Understanding the largest extinction to take place on this planet offers valuable insights to later environmental disasters. Mays’ team found that even forests acclimated to fire eventually succumbed to a hotter, drier climate.
“Even ecosystems that are in more protected areas — wetter areas, riparian areas, like this paper is talking about — even those ecosystems see the stress from warming temperatures and drier environments,” said Regan Dunn, a paleobotanist who was not involved in the new study. “Then one spark can really change the ecosystem.”
Dunn is researching the significant role wildfires played in the Quarternary Extinction roughly 15,000 years ago. That shift in climate (and the introduction of humans as predators) ended the reign of the saber-tooth cat, the American camel, the mastodon and other species later unearthed in the La Brea Tar Pits, where Dunn is an assistant curator.
In California, wildfires caused by humans grow faster and become hotter than wildfires sparked by lightning, the studies show.

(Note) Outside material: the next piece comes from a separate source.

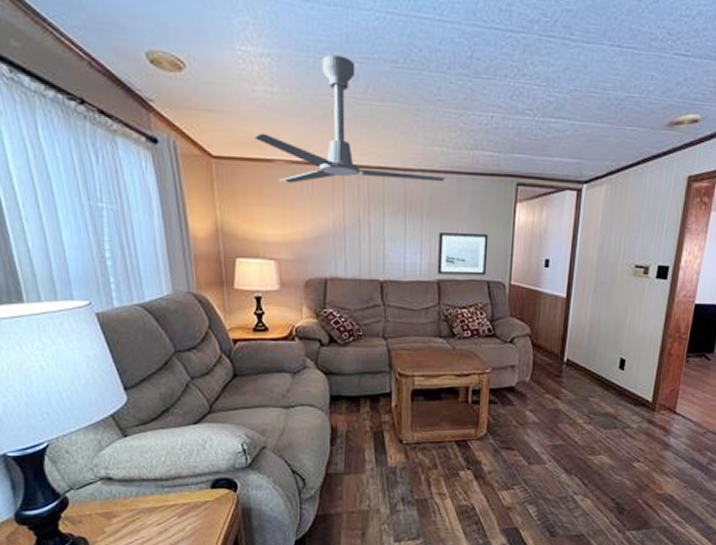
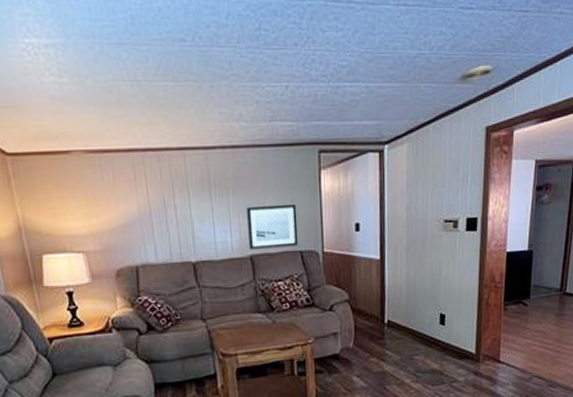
ceiling fan: present [254,55,448,183] -> none [48,39,249,173]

Life rebounded after the Great Dying, of course. A study of fossils in south China found that marine species able to burrow into the sea floor were among the first to recover after the long silence of the End-Permian Extinction. A paper published last week in Science Advances adds to the evidence that animals able to escape underground were best equipped to ride out the chaos.
“By studying the Great Dying, we find that it affected everything, as you might imagine,” said David Bottjer, a paleoecologist at USC who worked on the sea floor study. “Of course, we do get to see how it recovers. But this recovery is over a long time, like a million years or more.”
The human-caused warming Earth faces in the foreseeable future isn’t yet as extreme as the temperature swings of the Permian period. But these anthropogenic-fueled changes happen faster than those brought about by nature alone.
“Nature ran the experiment already,” Bottjer said. “It’s not a pretty sight.”